Earlier this month, Goldman Sachs began cutting 3,200 jobs, laying off workers at its New York, London and Hong Kong offices in just 30 minutes.

When the mass layoffs began, many employees were laid off without even receiving bonuses for their work in 2022.

Employees were fired via meetings and phone calls, with their office credentials deactivated as they were escorted out of the buildings. The company will also mail personal items to laid-off workers who were not in the office.

The investment banking giant is about to lay off about 6.5 percent of its 49,000 workforce as Solomon seeks to cut spending amid shrinking revenue.

US-based investment banking firm embarks on mission to cut costs at branches around the world (New York headquarters shown)

“We know this is a difficult time for people leaving the company,” Goldman Sachs said in a statement. ‘We are grateful for the contributions of all our people and are providing support to ease their transitions.

“Our focus now is to right-size the company for the opportunities that lie ahead in a challenging macroeconomic environment.”

Sources told the Times that while the bonuses have been withheld, many of the sacked senior managing directors will still be paid until the end of January, after which they will receive a three-month severance package.

As for the younger employees, those at the vice president level and below, they were offered just two months’ severance, the sources said.

Some Goldman Sachs employees have said the lack of bonuses this year could be a ploy by the bank to get more workers to quit, allowing them to avoid severance pay and cut more jobs.

Goldman Sachs cut about 3,200 jobs last week, after chief executive David Solomon (above) warned of the layoffs in a memo last month.

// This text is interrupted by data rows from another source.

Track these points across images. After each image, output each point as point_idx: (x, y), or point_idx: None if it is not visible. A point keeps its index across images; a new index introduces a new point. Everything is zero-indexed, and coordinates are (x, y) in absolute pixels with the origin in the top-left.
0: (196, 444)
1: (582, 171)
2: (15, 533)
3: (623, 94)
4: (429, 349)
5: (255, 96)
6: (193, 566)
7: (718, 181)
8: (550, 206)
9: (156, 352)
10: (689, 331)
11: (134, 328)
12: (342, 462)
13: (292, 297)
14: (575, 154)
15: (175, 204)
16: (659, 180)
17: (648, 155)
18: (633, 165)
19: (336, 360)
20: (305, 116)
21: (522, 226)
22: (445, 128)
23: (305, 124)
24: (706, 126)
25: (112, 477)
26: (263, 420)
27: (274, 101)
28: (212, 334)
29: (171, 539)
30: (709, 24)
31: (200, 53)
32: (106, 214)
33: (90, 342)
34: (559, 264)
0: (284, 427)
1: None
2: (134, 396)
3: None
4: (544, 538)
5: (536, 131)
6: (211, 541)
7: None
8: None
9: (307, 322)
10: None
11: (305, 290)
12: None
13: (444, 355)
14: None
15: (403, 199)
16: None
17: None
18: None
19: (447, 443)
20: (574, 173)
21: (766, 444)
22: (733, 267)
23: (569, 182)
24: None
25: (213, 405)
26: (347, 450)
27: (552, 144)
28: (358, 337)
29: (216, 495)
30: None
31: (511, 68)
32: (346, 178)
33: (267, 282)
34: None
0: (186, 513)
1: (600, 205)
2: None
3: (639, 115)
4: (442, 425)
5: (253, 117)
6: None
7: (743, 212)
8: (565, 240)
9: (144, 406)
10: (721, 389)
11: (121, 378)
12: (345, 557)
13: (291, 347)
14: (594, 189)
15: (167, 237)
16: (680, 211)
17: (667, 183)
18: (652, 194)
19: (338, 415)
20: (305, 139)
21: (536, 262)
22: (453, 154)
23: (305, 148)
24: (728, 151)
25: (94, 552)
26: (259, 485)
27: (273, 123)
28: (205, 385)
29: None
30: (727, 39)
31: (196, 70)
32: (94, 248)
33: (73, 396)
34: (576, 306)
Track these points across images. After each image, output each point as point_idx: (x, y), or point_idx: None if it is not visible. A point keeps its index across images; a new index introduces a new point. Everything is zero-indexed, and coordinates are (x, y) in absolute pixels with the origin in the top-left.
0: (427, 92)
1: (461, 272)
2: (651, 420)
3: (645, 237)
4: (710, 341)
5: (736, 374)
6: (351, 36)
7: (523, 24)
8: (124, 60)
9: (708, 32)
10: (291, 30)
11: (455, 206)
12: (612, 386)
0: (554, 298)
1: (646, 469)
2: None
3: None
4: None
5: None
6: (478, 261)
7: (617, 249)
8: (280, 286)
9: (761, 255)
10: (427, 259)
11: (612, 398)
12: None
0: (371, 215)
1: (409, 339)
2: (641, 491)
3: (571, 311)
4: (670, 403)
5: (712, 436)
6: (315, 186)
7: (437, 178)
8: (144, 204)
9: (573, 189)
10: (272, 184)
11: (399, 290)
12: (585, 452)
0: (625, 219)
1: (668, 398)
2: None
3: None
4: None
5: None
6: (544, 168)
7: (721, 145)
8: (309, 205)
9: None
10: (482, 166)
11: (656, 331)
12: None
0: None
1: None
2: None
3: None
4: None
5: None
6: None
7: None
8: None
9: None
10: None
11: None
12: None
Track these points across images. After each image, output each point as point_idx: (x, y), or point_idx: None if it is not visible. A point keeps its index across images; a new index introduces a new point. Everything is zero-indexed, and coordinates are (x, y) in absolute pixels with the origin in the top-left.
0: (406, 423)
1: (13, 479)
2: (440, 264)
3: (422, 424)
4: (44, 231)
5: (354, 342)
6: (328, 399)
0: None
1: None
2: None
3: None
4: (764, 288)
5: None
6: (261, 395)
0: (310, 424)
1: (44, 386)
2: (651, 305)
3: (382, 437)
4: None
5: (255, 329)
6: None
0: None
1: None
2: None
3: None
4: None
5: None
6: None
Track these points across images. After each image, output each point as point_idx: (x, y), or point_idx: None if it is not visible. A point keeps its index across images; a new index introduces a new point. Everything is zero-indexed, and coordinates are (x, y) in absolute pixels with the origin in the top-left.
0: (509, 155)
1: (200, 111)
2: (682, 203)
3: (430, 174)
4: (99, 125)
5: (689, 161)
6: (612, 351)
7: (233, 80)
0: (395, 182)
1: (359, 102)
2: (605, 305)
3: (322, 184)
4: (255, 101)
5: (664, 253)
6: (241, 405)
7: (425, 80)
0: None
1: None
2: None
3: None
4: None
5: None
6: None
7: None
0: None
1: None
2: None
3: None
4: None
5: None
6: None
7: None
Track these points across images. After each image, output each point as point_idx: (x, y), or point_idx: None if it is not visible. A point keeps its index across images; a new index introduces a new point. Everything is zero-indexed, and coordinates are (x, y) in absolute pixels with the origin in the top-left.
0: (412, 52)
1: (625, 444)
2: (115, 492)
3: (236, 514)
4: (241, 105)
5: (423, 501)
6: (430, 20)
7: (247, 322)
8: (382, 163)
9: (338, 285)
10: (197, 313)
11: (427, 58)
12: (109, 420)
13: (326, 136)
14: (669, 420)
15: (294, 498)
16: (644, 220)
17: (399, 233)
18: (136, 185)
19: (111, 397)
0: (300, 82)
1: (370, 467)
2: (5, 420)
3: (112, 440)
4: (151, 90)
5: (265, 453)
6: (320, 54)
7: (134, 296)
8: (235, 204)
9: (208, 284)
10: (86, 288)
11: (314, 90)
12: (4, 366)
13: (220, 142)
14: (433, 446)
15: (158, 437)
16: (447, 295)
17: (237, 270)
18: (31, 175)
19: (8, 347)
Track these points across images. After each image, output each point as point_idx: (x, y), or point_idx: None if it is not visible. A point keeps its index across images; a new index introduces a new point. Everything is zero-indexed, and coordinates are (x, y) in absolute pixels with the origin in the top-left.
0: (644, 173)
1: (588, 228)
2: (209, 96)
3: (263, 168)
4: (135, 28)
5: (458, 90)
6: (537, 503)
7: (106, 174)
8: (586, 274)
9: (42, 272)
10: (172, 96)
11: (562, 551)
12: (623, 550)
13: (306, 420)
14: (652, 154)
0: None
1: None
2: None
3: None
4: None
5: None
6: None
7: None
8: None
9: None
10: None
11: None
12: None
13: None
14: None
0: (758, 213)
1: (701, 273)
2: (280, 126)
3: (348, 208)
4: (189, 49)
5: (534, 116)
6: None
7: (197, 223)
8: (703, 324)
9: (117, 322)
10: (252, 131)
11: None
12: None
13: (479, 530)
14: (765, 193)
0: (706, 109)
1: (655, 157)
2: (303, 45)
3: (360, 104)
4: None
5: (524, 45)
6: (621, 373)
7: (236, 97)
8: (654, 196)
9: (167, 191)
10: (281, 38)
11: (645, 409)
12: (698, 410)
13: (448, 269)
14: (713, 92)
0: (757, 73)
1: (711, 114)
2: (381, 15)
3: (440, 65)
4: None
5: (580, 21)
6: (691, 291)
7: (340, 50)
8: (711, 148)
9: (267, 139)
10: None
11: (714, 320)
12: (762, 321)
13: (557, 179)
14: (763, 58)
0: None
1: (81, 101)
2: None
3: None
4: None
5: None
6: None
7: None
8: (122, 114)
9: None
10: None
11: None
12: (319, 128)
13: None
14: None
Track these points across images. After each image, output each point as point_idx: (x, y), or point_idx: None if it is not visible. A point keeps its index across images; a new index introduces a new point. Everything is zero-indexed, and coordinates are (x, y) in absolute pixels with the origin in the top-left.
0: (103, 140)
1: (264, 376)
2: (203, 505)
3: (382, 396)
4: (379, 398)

About a third of the layoffs came from the investment banking and global markets division, and some of the laid off employees also relied on work for their visas.

The cuts come after the banking giant pushed to increase its workforce in 2020 following the Covid-19 pandemic.

The company has been in something of a hiring spree since Solomon took over in 2018, when Goldman Sachs retained 36,300 employee positions.

The workforce then increased to 38,300 in 2019 and 40,500 the following year.

After reaching 43,900 employees in 2021, the number increased by more than 5,000, one of the biggest spikes in the bank’s recent history.

Even if Goldman Sachs cuts its workforce by 3,200 employees, it would still have more employees than in 2021

However, a dramatic slowdown in M&A trading has forced Goldman to cut costs amid higher interest rates and a volatile global market.

Last month, CEO Solomon reportedly sent a memo to staff by the end of the year, warning that headcount would be downsized in the new year.

“We are conducting a careful review and, while discussions are still ongoing, we anticipate that our reduction in staff will take place in the first half of January,” Solomon said in the memo, according to Bloomberg.

‘There are a variety of factors affecting the business outlook, including tightening monetary conditions that are slowing economic activity. For our leadership team, the focus is on preparing the company to weather these headwinds,” he added.

Goldman Sachs had significantly increased its workforce since 2020 as it sought growth opportunities following the pandemic.

However, institutional banks have been affected by a significant slowdown in activity in recent months due to the volatility of global financial markets.

Annual bonus season will kick off this week when JP Morgan, Citi and Bank of America report their results for last year.